We don’t understand the gift of life. We don’t understand the loss of life. But blessed be the name of the Lord. Perhaps the ax will not fall this year. What will we do with the time we are given?
Some of you may have already heard the story I’m about to tell. It’s one of my favorites. Like many of my favorites, it begins with the words, “I read this great article in the New Yorker….”
Back in 2011, the New Yorker published an article about how we get all those tasty new breeds of apples that keep turning up in the grocery stores. Fascinating stuff. Did you know that the University of Minnesota has an apple breeding program? In this article, a reporter describes a day there with an apple breeder named David Bedford, who walked the rows in the orchard with a can of orange spray paint, looking for the next great apple. At each tree, Bedford stopped and sampled the fruit. If the apple failed to impress, the tree received a spray of orange paint—the mark of the executioner. “That day,” says the reporter, “I watched him terminate dozens of unique hybrids whose like the world will never see again, and by the end of the day I had a newfound respect for the breeder as the godlike master of his domain, the ultimate arbiter of life and death in the orchard.”[1]
Godlike There’s that assumption again.
But Bedford told the reporter that the job was a little nerve-wracking. He was aware that each spray of orange could wipe out something that might have been truly wonderful, given time and the right conditions. He told how, in 1982, he had second thoughts about a tree numbered MN1711. For years it had failed to produce much of anything, and Bedford’s predecessor had recommended its removal. But as Bedford studied the data on the tree, he noticed that it was poorly located in a low, wet spot. So he decided to give the tree some extra love, and one more year. Today, the fruit from that struggling little tree has a name you know: Honeycrisp.
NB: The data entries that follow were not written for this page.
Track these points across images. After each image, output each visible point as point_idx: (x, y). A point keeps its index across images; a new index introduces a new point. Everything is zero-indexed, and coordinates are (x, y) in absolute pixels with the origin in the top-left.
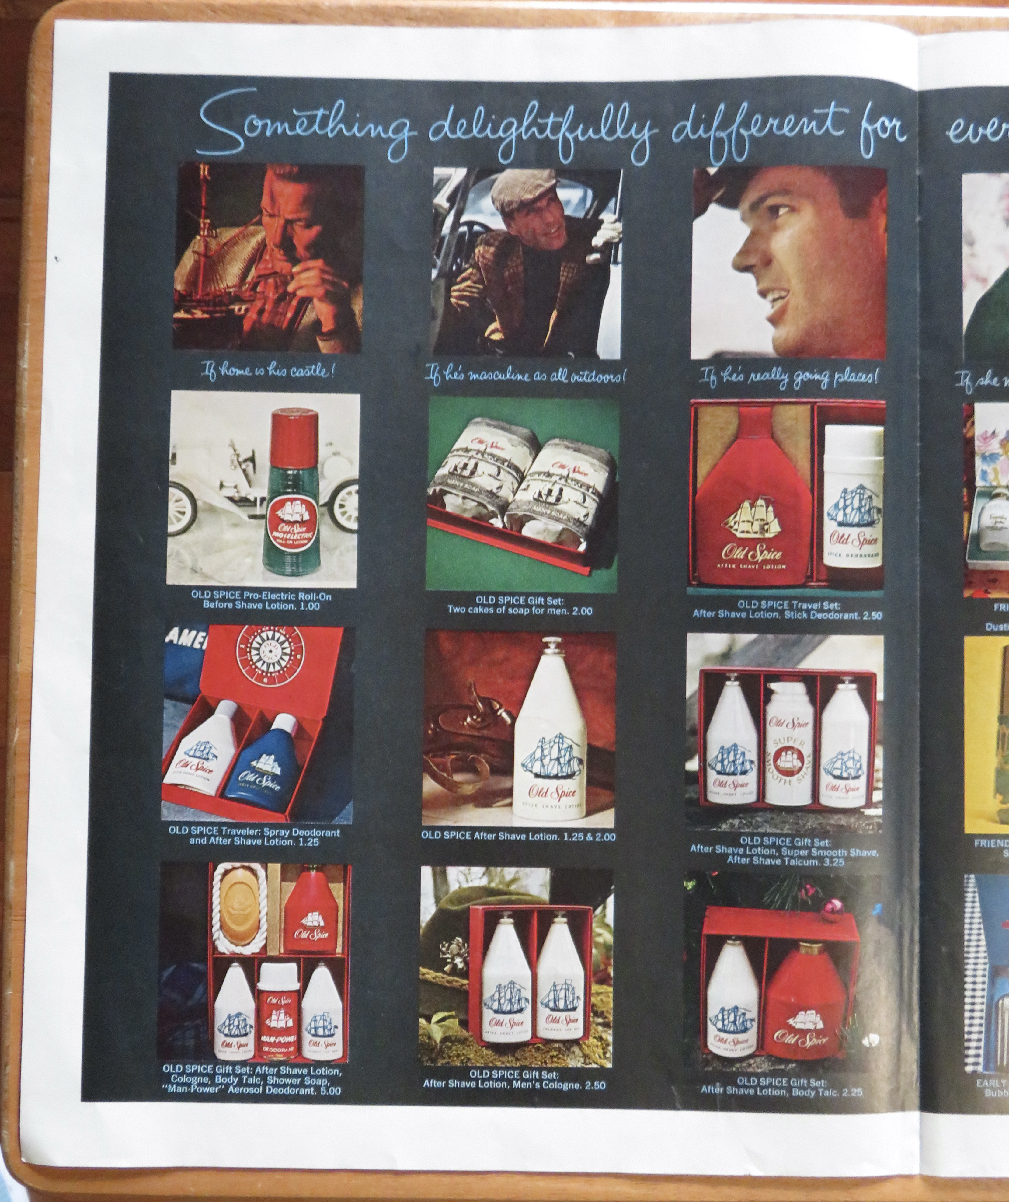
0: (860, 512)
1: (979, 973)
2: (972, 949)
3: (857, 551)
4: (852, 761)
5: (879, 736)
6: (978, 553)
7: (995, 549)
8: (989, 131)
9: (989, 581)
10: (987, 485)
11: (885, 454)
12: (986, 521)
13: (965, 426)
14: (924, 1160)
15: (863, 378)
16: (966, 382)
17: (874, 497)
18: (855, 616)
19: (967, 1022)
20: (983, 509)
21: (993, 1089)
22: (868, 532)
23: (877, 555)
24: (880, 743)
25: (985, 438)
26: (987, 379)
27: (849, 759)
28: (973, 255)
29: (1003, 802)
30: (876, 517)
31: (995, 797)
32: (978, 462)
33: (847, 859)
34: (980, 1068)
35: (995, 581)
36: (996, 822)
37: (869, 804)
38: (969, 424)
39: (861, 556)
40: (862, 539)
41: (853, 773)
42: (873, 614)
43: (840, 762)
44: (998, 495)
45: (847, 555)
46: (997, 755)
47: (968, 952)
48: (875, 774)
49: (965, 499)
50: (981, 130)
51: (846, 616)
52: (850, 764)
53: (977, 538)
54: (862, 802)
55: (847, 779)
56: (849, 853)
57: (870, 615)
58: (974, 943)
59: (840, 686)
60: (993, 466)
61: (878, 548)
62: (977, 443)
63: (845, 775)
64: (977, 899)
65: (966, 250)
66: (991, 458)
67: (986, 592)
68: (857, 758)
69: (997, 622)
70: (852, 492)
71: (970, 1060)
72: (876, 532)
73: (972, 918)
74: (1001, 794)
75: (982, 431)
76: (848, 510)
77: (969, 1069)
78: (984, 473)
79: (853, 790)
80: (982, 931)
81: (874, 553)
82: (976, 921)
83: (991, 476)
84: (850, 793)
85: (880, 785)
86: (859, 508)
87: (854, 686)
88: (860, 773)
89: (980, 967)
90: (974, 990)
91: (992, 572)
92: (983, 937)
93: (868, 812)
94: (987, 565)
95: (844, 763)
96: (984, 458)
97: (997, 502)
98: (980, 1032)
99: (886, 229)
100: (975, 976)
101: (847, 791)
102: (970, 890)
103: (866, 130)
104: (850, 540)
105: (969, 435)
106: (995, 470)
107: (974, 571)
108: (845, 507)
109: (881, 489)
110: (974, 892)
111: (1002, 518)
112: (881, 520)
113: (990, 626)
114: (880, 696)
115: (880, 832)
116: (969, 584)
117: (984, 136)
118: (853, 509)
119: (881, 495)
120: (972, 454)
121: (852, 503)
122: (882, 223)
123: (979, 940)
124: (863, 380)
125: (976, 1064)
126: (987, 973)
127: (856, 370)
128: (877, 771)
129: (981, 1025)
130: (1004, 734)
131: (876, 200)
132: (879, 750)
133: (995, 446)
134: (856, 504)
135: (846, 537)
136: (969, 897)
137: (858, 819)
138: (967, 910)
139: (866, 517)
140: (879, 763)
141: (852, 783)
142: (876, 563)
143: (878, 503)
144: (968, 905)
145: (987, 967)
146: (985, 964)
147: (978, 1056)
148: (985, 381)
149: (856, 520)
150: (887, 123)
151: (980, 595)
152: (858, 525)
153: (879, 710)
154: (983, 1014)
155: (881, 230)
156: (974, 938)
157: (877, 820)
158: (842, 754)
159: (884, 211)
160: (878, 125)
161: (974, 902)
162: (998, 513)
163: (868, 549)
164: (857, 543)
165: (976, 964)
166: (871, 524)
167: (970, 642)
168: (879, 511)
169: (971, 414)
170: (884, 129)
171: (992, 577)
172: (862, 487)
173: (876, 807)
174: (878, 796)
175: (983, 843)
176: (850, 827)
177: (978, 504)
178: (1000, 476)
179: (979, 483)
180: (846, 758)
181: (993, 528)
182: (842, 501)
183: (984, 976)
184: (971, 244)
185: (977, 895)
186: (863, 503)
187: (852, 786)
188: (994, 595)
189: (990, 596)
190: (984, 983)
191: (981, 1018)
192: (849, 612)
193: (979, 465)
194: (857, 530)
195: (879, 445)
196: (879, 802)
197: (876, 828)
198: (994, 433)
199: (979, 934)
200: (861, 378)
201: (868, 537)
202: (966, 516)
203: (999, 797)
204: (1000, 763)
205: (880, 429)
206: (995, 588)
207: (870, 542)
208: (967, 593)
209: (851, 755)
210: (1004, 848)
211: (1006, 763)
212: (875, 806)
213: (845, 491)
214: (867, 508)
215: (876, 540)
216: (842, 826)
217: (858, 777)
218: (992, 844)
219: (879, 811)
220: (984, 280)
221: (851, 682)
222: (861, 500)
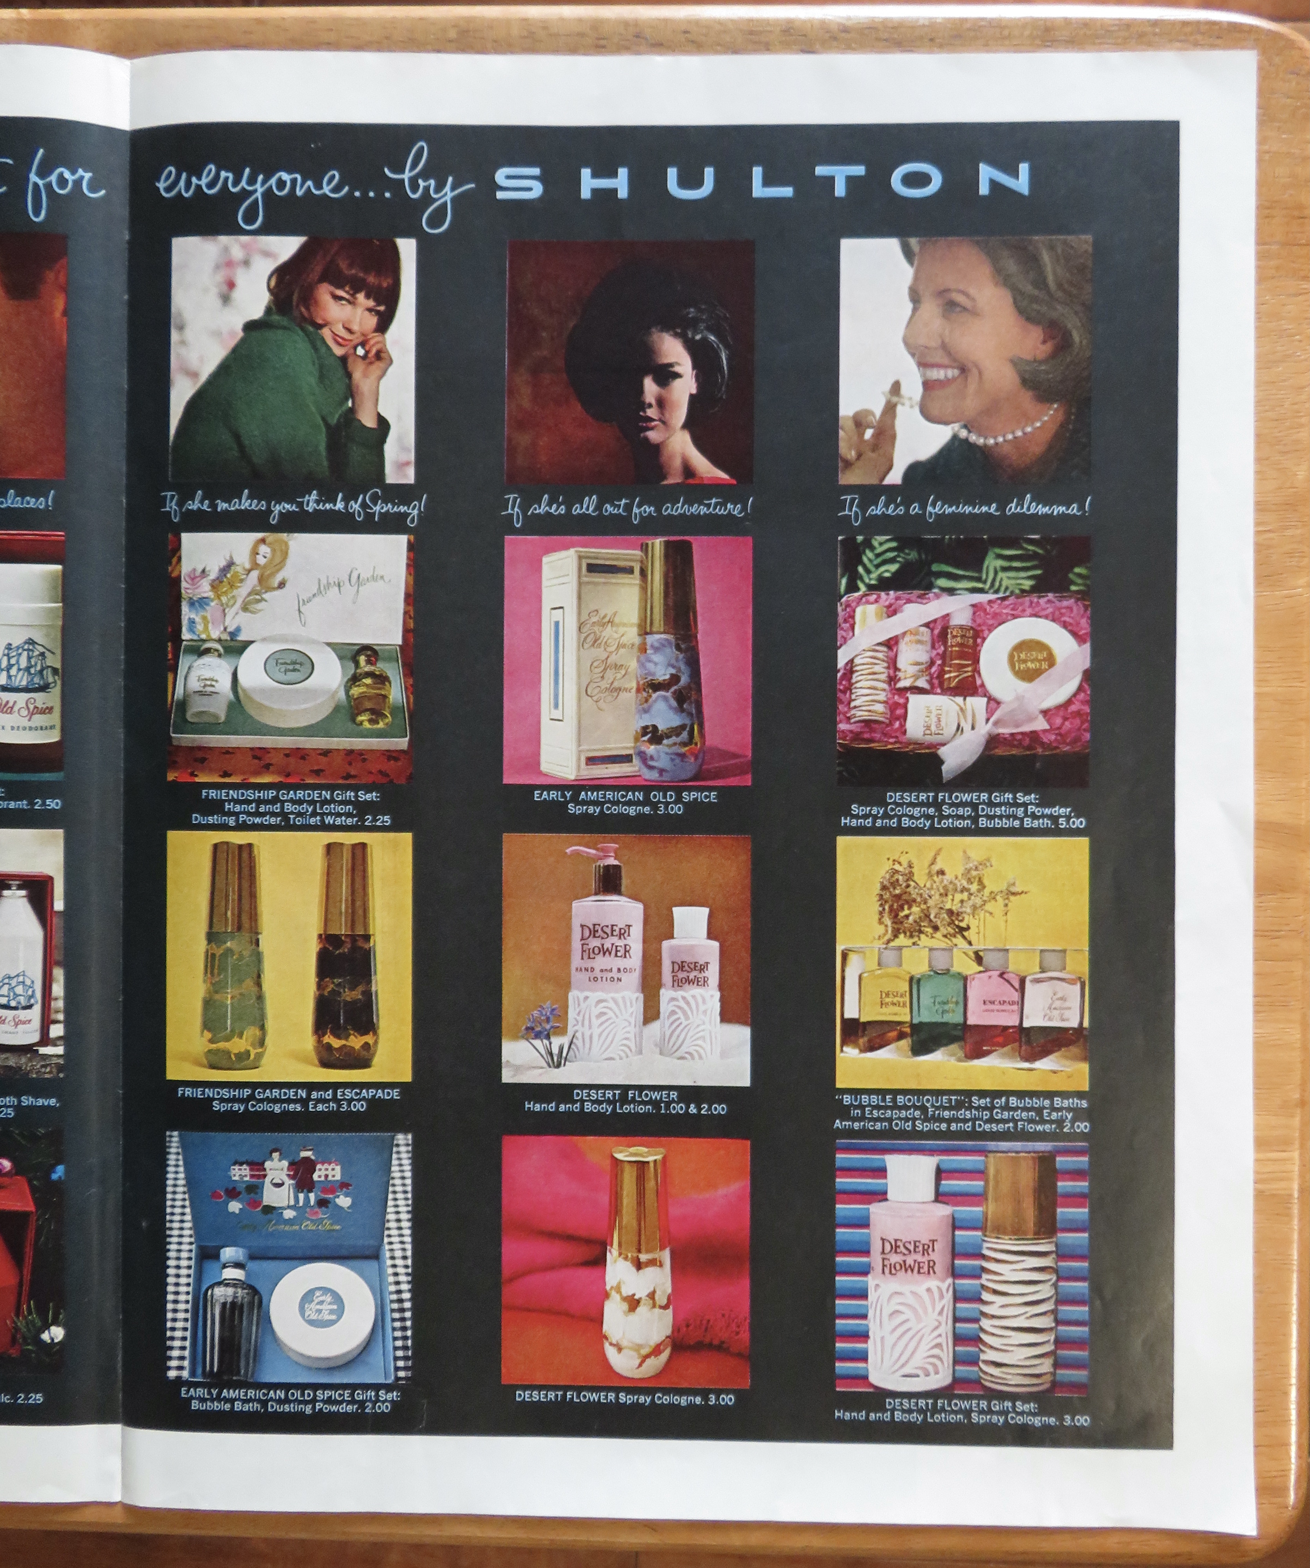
0: (30, 673)
1: (184, 1255)
2: (176, 1225)
3: (25, 722)
4: (21, 987)
5: (58, 955)
6: (184, 726)
7: (205, 719)
8: (204, 182)
9: (196, 760)
10: (195, 638)
11: (64, 600)
12: (194, 684)
13: (170, 563)
14: (126, 1486)
15: (31, 502)
16: (172, 506)
17: (47, 654)
18: (23, 804)
19: (169, 1315)
20: (189, 668)
21: (202, 1400)
22: (40, 698)
23: (52, 727)
24: (58, 964)
25: (193, 578)
26: (196, 502)
27: (19, 983)
28: (183, 343)
29: (211, 1041)
30: (51, 680)
31: (202, 1032)
32: (185, 608)
33: (18, 1108)
34: (185, 1374)
35: (203, 760)
36: (204, 1066)
37: (45, 1040)
38: (174, 560)
39: (31, 728)
40: (31, 707)
41: (23, 1001)
42: (48, 802)
43: (6, 987)
44: (208, 651)
45: (13, 728)
46: (205, 981)
47: (171, 1229)
48: (53, 1003)
49: (170, 656)
50: (194, 180)
51: (12, 805)
52: (19, 990)
53: (183, 705)
54: (35, 1038)
55: (15, 1008)
56: (20, 1101)
57: (44, 804)
58: (177, 1218)
59: (6, 893)
60: (202, 613)
61: (55, 718)
62: (184, 584)
63: (13, 1004)
64: (181, 1163)
65: (175, 336)
66: (200, 603)
67: (193, 775)
68: (28, 982)
69: (205, 813)
70: (18, 648)
71: (173, 1363)
72: (53, 698)
73: (175, 1186)
74: (209, 1030)
75: (190, 569)
76: (13, 671)
77: (172, 1374)
78: (192, 622)
79: (24, 1023)
80: (187, 1203)
81: (48, 724)
82: (180, 1189)
83: (200, 627)
84: (20, 1027)
85: (61, 1017)
86: (28, 669)
87: (23, 893)
88: (32, 1001)
89: (185, 1247)
90: (178, 1276)
91: (200, 748)
92: (188, 1210)
93: (43, 1050)
94: (194, 740)
95: (12, 989)
96: (192, 604)
97: (207, 660)
98: (185, 1329)
99: (65, 313)
100: (178, 1259)
101: (16, 1025)
102: (173, 1150)
103: (36, 185)
104: (16, 709)
105: (174, 575)
106: (204, 618)
107: (179, 748)
108: (10, 667)
109: (59, 644)
110: (178, 1154)
111: (212, 680)
112: (59, 683)
113: (197, 819)
114: (59, 905)
115: (61, 1075)
116: (174, 765)
117: (199, 187)
118: (19, 670)
119: (58, 652)
120: (178, 598)
121: (18, 662)
122: (59, 303)
123: (183, 1214)
124: (31, 505)
125: (180, 1368)
126: (193, 1255)
127: (21, 493)
128: (56, 999)
129: (186, 1320)
130: (213, 955)
131: (50, 276)
132: (59, 974)
133: (205, 589)
134: (24, 663)
135: (10, 704)
136: (172, 1159)
137: (30, 1060)
138: (170, 1176)
139: (37, 680)
140: (58, 989)
141: (23, 1014)
142: (53, 737)
143: (54, 661)
144: (171, 1169)
145: (193, 1247)
146: (191, 1243)
147: (182, 1358)
148: (194, 505)
149: (24, 683)
150: (67, 175)
151: (186, 778)
152: (26, 690)
153: (57, 922)
154: (189, 1306)
155: (58, 314)
156: (178, 1210)
157: (55, 1060)
158: (9, 978)
159: (64, 289)
160: (53, 178)
161: (177, 1166)
162: (207, 674)
163: (39, 720)
164: (24, 712)
165: (180, 1243)
166: (44, 688)
167: (174, 837)
168: (55, 671)
169: (177, 547)
170: (62, 182)
171: (200, 755)
172: (31, 642)
173: (55, 1045)
174: (56, 1031)
175: (189, 1092)
176: (20, 1068)
177: (185, 662)
178: (210, 625)
179: (186, 635)
180: (14, 982)
181: (201, 693)
182: (5, 658)
183: (190, 1259)
184: (181, 328)
185: (180, 1157)
186: (33, 662)
187: (22, 1018)
188: (202, 779)
189: (197, 780)
190: (189, 1267)
191: (186, 1311)
192: (16, 800)
193: (186, 613)
194: (25, 696)
195: (55, 588)
196: (60, 1038)
197: (54, 1070)
198: (203, 571)
199: (183, 1207)
200: (28, 503)
201: (40, 705)
202: (170, 677)
203: (208, 1035)
204: (208, 992)
205: (59, 567)
206: (203, 770)
207: (43, 712)
208: (171, 777)
209: (21, 979)
210: (214, 1099)
211: (216, 992)
212: (54, 1043)
213: (9, 647)
214: (39, 668)
215: (50, 710)
216: (11, 1067)
217: (30, 1007)
218: (198, 1093)
219: (60, 1050)
220: (195, 375)
221: (20, 888)
222: (29, 658)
“Sir,” said the gardener, “let it alone for one more year. Let me care for it. Let me love it. Let me supply it with all that it needs, and release it to fruitfulness.”
You know: In the gospel of John, Mary mistook Jesus for the gardener.
The Lord gives and the Lord takes away; and sometimes, the ax is stayed for another year. Let us live that year trusting God, and through our trust, may we be released from fear and calculation, set free for fruitfulness. Blessed be the name of the Lord. Amen.